Step 61: Use Instructions

Starting the machine

To start the machine, you need to connect the bottom power rail of the breadboard (connected to VMOT pin) of the stepper motor driver to 12-24V. Then you need to connect the USB port of the Arduino Nano to a computer. Open serial monitor in Arduino IDE, and initialization should begin.

Load cell calibration

The load cell is not calibrated by default. Refer to this link on how to calibrate your load cell (scroll down). You may have to re-upload the Arduino code.

Testing specimen

This machine is originally designed to use ISO 527-2 1A specimens, but other compatible ones can be used as well. I'd recommend that with higher strength materials like PLA in 100% infill or polycarbonate, you use a smaller sized testing specimen to avoid pushing beyond the machine's limits at which the coupler will slip.

A modified version of the ISO 527-2 1A specimen that may be better suited for this machine is attached. This modified version has an extended grip size, allowing it to latch on to the support structure without needing a grip.

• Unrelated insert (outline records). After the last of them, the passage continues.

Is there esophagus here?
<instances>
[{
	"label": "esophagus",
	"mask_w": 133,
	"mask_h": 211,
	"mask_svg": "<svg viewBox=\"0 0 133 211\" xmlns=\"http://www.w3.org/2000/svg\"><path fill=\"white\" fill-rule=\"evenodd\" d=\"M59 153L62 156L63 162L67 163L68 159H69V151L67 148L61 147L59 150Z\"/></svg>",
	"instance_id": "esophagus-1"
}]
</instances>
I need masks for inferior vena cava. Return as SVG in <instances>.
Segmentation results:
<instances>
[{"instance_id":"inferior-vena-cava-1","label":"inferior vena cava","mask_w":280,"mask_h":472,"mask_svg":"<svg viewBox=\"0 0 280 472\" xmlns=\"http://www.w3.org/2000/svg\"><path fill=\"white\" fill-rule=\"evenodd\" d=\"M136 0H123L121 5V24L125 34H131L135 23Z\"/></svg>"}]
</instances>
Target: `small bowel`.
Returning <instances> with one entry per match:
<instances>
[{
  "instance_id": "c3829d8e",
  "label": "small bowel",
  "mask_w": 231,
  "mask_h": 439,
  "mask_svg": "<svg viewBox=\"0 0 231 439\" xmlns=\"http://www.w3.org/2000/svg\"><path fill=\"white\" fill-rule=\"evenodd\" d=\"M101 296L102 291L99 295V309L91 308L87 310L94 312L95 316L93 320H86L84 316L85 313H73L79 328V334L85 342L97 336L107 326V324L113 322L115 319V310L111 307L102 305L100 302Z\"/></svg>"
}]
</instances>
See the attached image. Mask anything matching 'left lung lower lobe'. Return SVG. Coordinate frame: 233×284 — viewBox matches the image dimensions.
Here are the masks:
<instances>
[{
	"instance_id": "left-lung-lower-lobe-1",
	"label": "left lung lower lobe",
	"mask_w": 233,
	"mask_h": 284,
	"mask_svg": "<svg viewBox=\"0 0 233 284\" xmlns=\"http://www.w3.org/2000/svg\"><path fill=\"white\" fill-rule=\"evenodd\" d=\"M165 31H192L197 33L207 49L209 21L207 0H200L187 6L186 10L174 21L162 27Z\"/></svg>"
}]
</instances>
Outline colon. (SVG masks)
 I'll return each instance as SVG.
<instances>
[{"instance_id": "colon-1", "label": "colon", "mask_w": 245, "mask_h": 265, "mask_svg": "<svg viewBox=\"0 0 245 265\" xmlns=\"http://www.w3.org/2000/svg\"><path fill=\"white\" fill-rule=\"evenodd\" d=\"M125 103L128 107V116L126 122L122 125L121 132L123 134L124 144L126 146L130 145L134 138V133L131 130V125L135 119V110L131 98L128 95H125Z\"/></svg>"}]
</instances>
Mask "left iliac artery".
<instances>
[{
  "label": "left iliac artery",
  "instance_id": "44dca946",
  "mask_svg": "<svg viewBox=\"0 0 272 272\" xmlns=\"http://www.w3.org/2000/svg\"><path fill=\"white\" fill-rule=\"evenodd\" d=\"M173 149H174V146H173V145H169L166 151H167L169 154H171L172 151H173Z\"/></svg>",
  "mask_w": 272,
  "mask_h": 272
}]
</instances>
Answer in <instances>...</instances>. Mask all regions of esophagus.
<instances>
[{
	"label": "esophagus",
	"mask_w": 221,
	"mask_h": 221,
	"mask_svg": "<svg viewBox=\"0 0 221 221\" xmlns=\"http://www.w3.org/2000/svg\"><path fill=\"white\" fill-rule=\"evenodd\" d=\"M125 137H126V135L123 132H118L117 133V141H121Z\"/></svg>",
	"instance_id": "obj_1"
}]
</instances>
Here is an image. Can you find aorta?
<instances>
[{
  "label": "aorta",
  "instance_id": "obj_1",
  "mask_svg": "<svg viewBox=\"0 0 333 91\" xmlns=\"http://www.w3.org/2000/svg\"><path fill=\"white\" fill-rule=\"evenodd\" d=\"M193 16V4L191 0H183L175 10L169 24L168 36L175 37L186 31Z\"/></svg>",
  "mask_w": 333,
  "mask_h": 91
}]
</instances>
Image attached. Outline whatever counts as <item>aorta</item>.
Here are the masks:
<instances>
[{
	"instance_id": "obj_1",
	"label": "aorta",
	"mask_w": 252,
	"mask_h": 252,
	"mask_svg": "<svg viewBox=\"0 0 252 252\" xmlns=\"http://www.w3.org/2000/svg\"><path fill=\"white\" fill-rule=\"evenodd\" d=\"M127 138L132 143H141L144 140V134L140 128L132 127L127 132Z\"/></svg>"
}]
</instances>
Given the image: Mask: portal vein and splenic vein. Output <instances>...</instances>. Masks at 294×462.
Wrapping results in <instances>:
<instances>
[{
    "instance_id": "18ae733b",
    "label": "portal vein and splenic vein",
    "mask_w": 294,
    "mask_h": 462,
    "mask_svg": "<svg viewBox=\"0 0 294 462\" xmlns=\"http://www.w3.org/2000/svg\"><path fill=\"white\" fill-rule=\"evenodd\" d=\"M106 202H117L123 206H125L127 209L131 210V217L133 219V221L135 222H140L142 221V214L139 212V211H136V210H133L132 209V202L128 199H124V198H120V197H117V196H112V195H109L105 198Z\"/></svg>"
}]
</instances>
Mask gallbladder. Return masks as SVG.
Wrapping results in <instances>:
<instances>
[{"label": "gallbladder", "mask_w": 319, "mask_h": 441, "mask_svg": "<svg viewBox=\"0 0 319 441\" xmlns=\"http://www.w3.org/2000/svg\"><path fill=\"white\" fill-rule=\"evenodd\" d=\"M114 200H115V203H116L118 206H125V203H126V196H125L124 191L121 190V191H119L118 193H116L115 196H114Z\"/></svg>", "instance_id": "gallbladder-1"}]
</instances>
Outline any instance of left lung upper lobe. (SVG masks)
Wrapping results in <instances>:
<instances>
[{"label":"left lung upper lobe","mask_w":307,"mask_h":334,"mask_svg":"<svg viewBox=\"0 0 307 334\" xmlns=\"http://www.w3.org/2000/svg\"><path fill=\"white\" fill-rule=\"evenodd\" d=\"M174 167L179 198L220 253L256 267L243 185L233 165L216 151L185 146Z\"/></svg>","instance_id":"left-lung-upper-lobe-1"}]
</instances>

This means that if you're in a pinch and the grips somehow don't work, you can simply swap out the specimen and the result should be the same.

To load the tensile testing specimen, align the two ends and place it in between the grips of the moving grip and stationary grip. Then tighten the screws down as hard as you can to clamp the specimen.

Tensile Test

Use the Arduino serial monitor to perform a tensile test and view the measurements.

Here is the list of commands

start - Start the tensile test

stop - Stop the tensile test or any movements

tare - Zero the load cell measurements

up - Move up (you cannot manually turn the motor shaft on a geared motor)

down - Move down

Safety precautions:

DO NOT leave the machine unattended when powered on!

DO NOT perform a compressive strength test!

If the moving part is pushed beyond its boundaries there is nothing to stop bad things from happening!

Wear goggles when performing a tensile test to prevent injuries from possible debris! (there shouldn't be dangerous debris if test is done properly)

Step 62: The Machine in Action

Here is a video of the tensile testing machine in action. The load cell calibration is turned off in this example so the readings aren't accurate, but that can be easily fixed by calibrating the load cell.

The picture is the broken specimen after I tested the extended specimen to make sure it works.

If you look closely you'll see that the machine is slightly different from the one that I showed how to design. This is because the machine was designed and made a year before this tutorial.

Step 63: Conclusion

Hey, I'm glad that you made it to the end! Even though it's unlikely that someone is going to follow this tutorial and make everything exactly like how I did it, I'm sure you've learned something!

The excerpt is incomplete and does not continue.